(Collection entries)
★ ★ ★ ★ ★ ★ ★
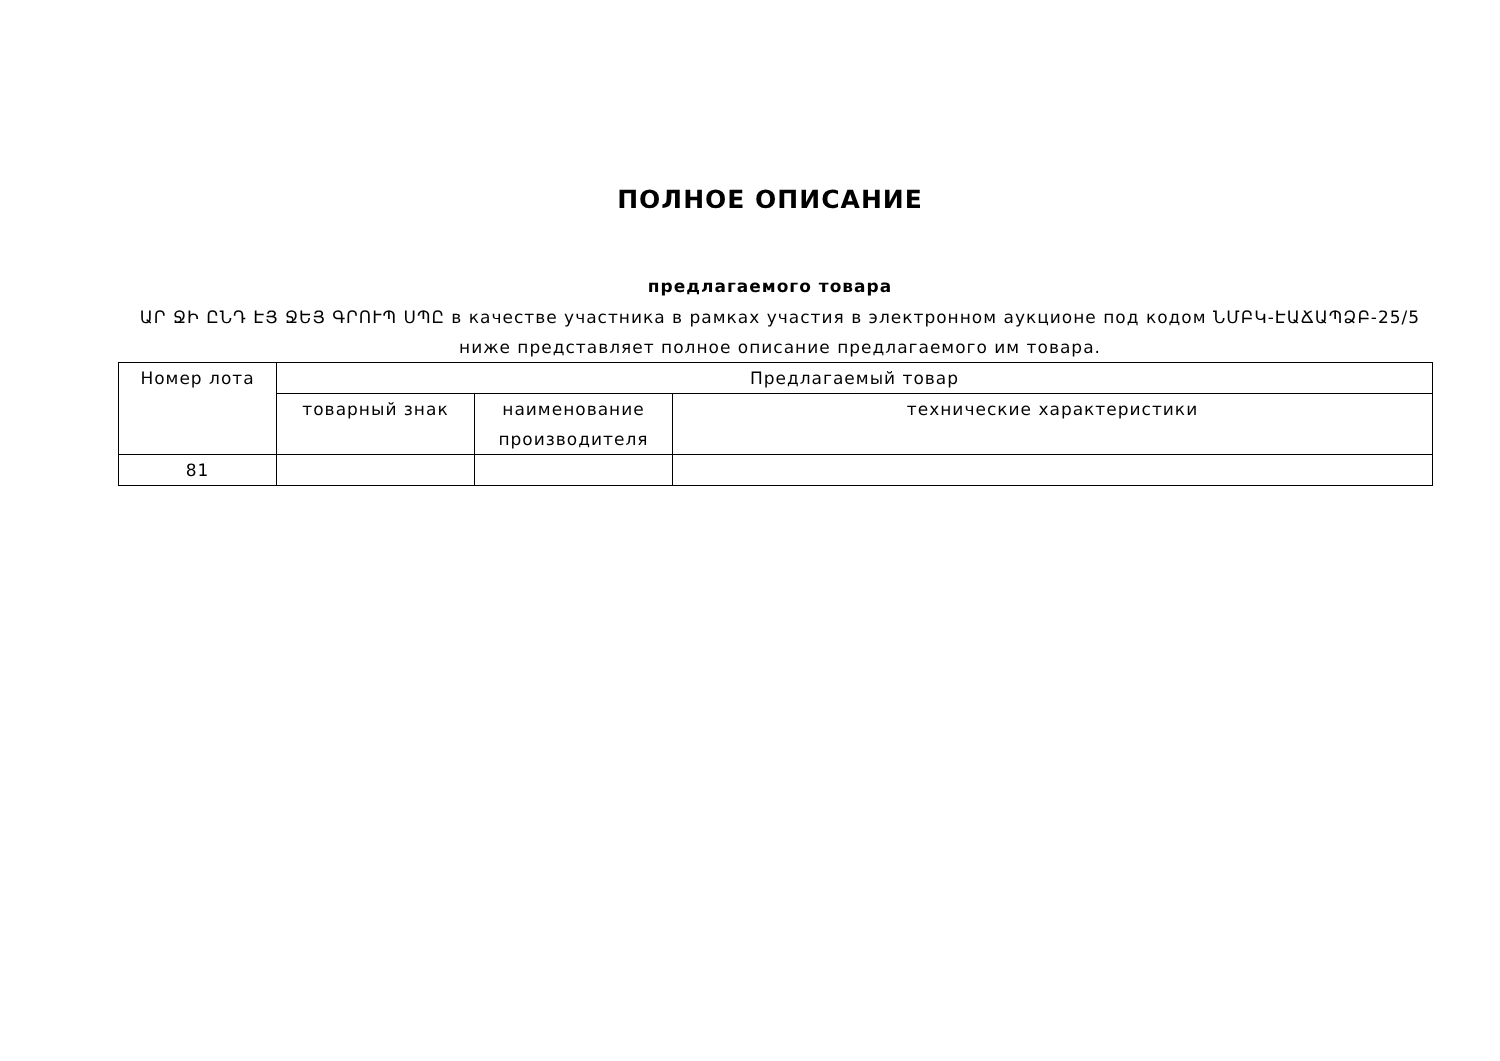ПОЛНОЕ ОПИСАНИЕ
предлагаемого товара
ԱՐ ՋԻ ԸՆԴ ԷՅ ՋԵՅ ԳՐՈՒՊ ՍՊԸ в качестве участника в рамках участия в электронном аукционе под кодом ՆՄԲԿ-ԷԱՃԱՊՁԲ-25/5 ниже представляет полное описание предлагаемого им товара.
| Номер лота | Предлагаемый товар | | |
| --- | --- | --- | --- |
| | товарный знак | наименование производителя | технические характеристики |
| 81 | | | |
★ ★ ★ ★ ★ ★ ★
Work to be completed — Copy out every line of the data that includes "товара".

Output of the task —
предлагаемого товара
ԱՐ ՋԻ ԸՆԴ ԷՅ ՋԵՅ ԳՐՈՒՊ ՍՊԸ в качестве участника в рамках участия в электронном аукционе под кодом ՆՄԲԿ-ԷԱՃԱՊՁԲ-25/5 ниже представляет полное описание предлагаемого им товара.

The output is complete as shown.